§ What you are asked to do
Starting at the line that has "3. Vue 中的组件通信有哪些方式？它们的优缺点是什么？" and stopping after the line that has "7. RESTful 架构中的认证和授权是什么？如何进行认证和授权？", reproduce the listing below exactly; omit everything else.

§ Records for this exercise
————————
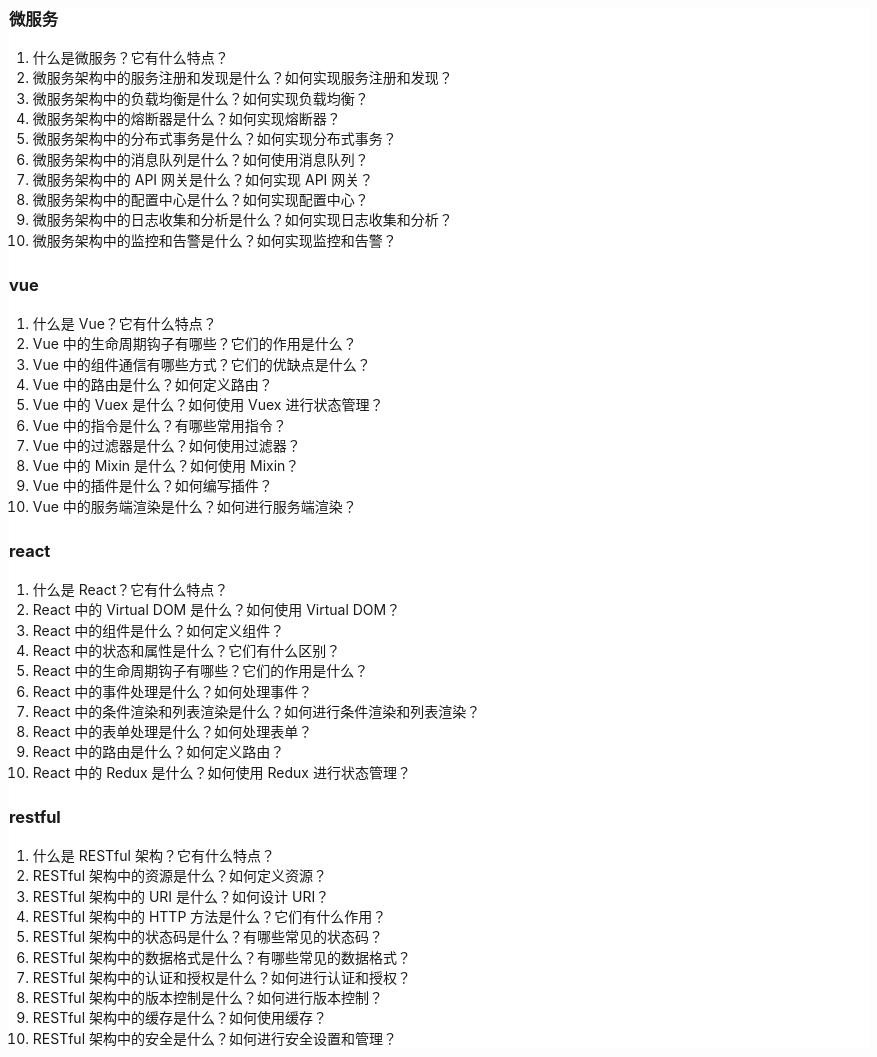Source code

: ### 微服务

1. 什么是微服务？它有什么特点？
2. 微服务架构中的服务注册和发现是什么？如何实现服务注册和发现？
3. 微服务架构中的负载均衡是什么？如何实现负载均衡？
4. 微服务架构中的熔断器是什么？如何实现熔断器？
5. 微服务架构中的分布式事务是什么？如何实现分布式事务？
6. 微服务架构中的消息队列是什么？如何使用消息队列？
7. 微服务架构中的 API 网关是什么？如何实现 API 网关？
8. 微服务架构中的配置中心是什么？如何实现配置中心？
9. 微服务架构中的日志收集和分析是什么？如何实现日志收集和分析？
10. 微服务架构中的监控和告警是什么？如何实现监控和告警？

### vue

1. 什么是 Vue？它有什么特点？
2. Vue 中的生命周期钩子有哪些？它们的作用是什么？
3. Vue 中的组件通信有哪些方式？它们的优缺点是什么？
4. Vue 中的路由是什么？如何定义路由？
5. Vue 中的 Vuex 是什么？如何使用 Vuex 进行状态管理？
6. Vue 中的指令是什么？有哪些常用指令？
7. Vue 中的过滤器是什么？如何使用过滤器？
8. Vue 中的 Mixin 是什么？如何使用 Mixin？
9. Vue 中的插件是什么？如何编写插件？
10. Vue 中的服务端渲染是什么？如何进行服务端渲染？

### react

1. 什么是 React？它有什么特点？
2. React 中的 Virtual DOM 是什么？如何使用 Virtual DOM？
3. React 中的组件是什么？如何定义组件？
4. React 中的状态和属性是什么？它们有什么区别？
5. React 中的生命周期钩子有哪些？它们的作用是什么？
6. React 中的事件处理是什么？如何处理事件？
7. React 中的条件渲染和列表渲染是什么？如何进行条件渲染和列表渲染？
8. React 中的表单处理是什么？如何处理表单？
9. React 中的路由是什么？如何定义路由？
10. React 中的 Redux 是什么？如何使用 Redux 进行状态管理？

### restful

1. 什么是 RESTful 架构？它有什么特点？
2. RESTful 架构中的资源是什么？如何定义资源？
3. RESTful 架构中的 URI 是什么？如何设计 URI？
4. RESTful 架构中的 HTTP 方法是什么？它们有什么作用？
5. RESTful 架构中的状态码是什么？有哪些常见的状态码？
6. RESTful 架构中的数据格式是什么？有哪些常见的数据格式？
7. RESTful 架构中的认证和授权是什么？如何进行认证和授权？
8. RESTful 架构中的版本控制是什么？如何进行版本控制？
9. RESTful 架构中的缓存是什么？如何使用缓存？
10. RESTful 架构中的安全是什么？如何进行安全设置和管理？
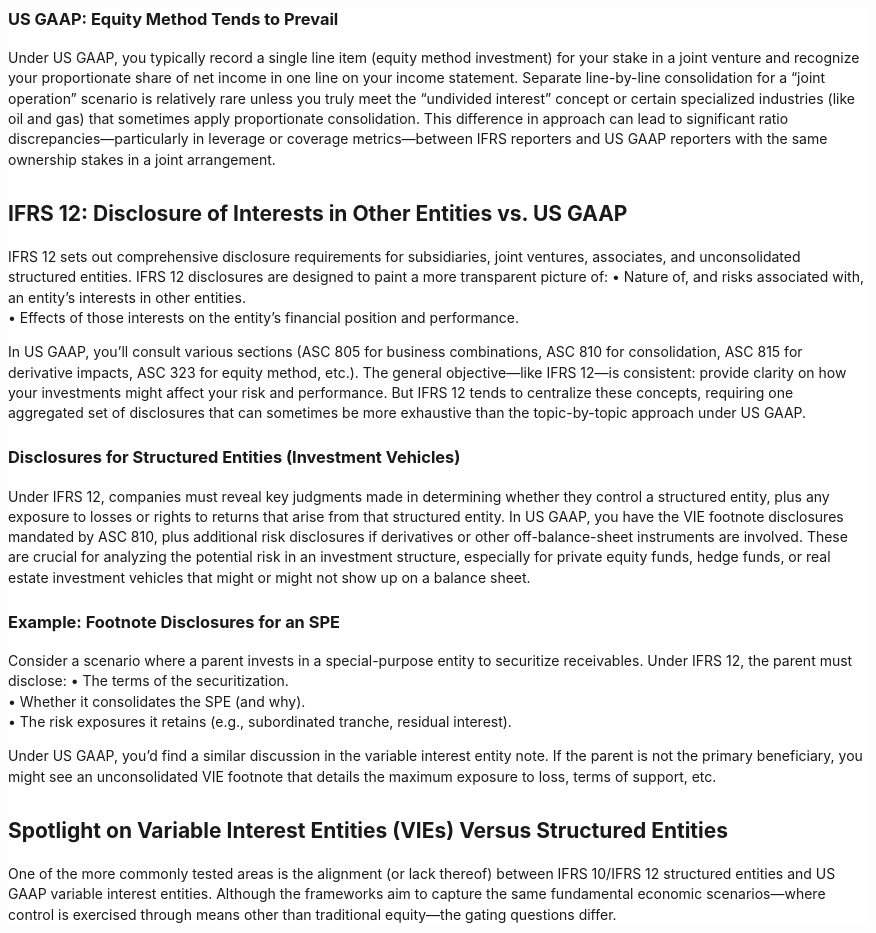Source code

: ### US GAAP: Equity Method Tends to Prevail

Under US GAAP, you typically record a single line item (equity method investment) for your stake in a joint venture and recognize your proportionate share of net income in one line on your income statement. Separate line-by-line consolidation for a “joint operation” scenario is relatively rare unless you truly meet the “undivided interest” concept or certain specialized industries (like oil and gas) that sometimes apply proportionate consolidation. This difference in approach can lead to significant ratio discrepancies—particularly in leverage or coverage metrics—between IFRS reporters and US GAAP reporters with the same ownership stakes in a joint arrangement.

## IFRS 12: Disclosure of Interests in Other Entities vs. US GAAP

IFRS 12 sets out comprehensive disclosure requirements for subsidiaries, joint ventures, associates, and unconsolidated structured entities. IFRS 12 disclosures are designed to paint a more transparent picture of:
• Nature of, and risks associated with, an entity’s interests in other entities.  
• Effects of those interests on the entity’s financial position and performance.  

In US GAAP, you’ll consult various sections (ASC 805 for business combinations, ASC 810 for consolidation, ASC 815 for derivative impacts, ASC 323 for equity method, etc.). The general objective—like IFRS 12—is consistent: provide clarity on how your investments might affect your risk and performance. But IFRS 12 tends to centralize these concepts, requiring one aggregated set of disclosures that can sometimes be more exhaustive than the topic-by-topic approach under US GAAP.

### Disclosures for Structured Entities (Investment Vehicles)

Under IFRS 12, companies must reveal key judgments made in determining whether they control a structured entity, plus any exposure to losses or rights to returns that arise from that structured entity. In US GAAP, you have the VIE footnote disclosures mandated by ASC 810, plus additional risk disclosures if derivatives or other off-balance-sheet instruments are involved. These are crucial for analyzing the potential risk in an investment structure, especially for private equity funds, hedge funds, or real estate investment vehicles that might or might not show up on a balance sheet.

### Example: Footnote Disclosures for an SPE

Consider a scenario where a parent invests in a special-purpose entity to securitize receivables. Under IFRS 12, the parent must disclose:
• The terms of the securitization.  
• Whether it consolidates the SPE (and why).  
• The risk exposures it retains (e.g., subordinated tranche, residual interest).  

Under US GAAP, you’d find a similar discussion in the variable interest entity note. If the parent is not the primary beneficiary, you might see an unconsolidated VIE footnote that details the maximum exposure to loss, terms of support, etc.

## Spotlight on Variable Interest Entities (VIEs) Versus Structured Entities

One of the more commonly tested areas is the alignment (or lack thereof) between IFRS 10/IFRS 12 structured entities and US GAAP variable interest entities. Although the frameworks aim to capture the same fundamental economic scenarios—where control is exercised through means other than traditional equity—the gating questions differ.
————————
§ Exercise solution
3. Vue 中的组件通信有哪些方式？它们的优缺点是什么？
4. Vue 中的路由是什么？如何定义路由？
5. Vue 中的 Vuex 是什么？如何使用 Vuex 进行状态管理？
6. Vue 中的指令是什么？有哪些常用指令？
7. Vue 中的过滤器是什么？如何使用过滤器？
8. Vue 中的 Mixin 是什么？如何使用 Mixin？
9. Vue 中的插件是什么？如何编写插件？
10. Vue 中的服务端渲染是什么？如何进行服务端渲染？

### react

1. 什么是 React？它有什么特点？
2. React 中的 Virtual DOM 是什么？如何使用 Virtual DOM？
3. React 中的组件是什么？如何定义组件？
4. React 中的状态和属性是什么？它们有什么区别？
5. React 中的生命周期钩子有哪些？它们的作用是什么？
6. React 中的事件处理是什么？如何处理事件？
7. React 中的条件渲染和列表渲染是什么？如何进行条件渲染和列表渲染？
8. React 中的表单处理是什么？如何处理表单？
9. React 中的路由是什么？如何定义路由？
10. React 中的 Redux 是什么？如何使用 Redux 进行状态管理？

### restful

1. 什么是 RESTful 架构？它有什么特点？
2. RESTful 架构中的资源是什么？如何定义资源？
3. RESTful 架构中的 URI 是什么？如何设计 URI？
4. RESTful 架构中的 HTTP 方法是什么？它们有什么作用？
5. RESTful 架构中的状态码是什么？有哪些常见的状态码？
6. RESTful 架构中的数据格式是什么？有哪些常见的数据格式？
7. RESTful 架构中的认证和授权是什么？如何进行认证和授权？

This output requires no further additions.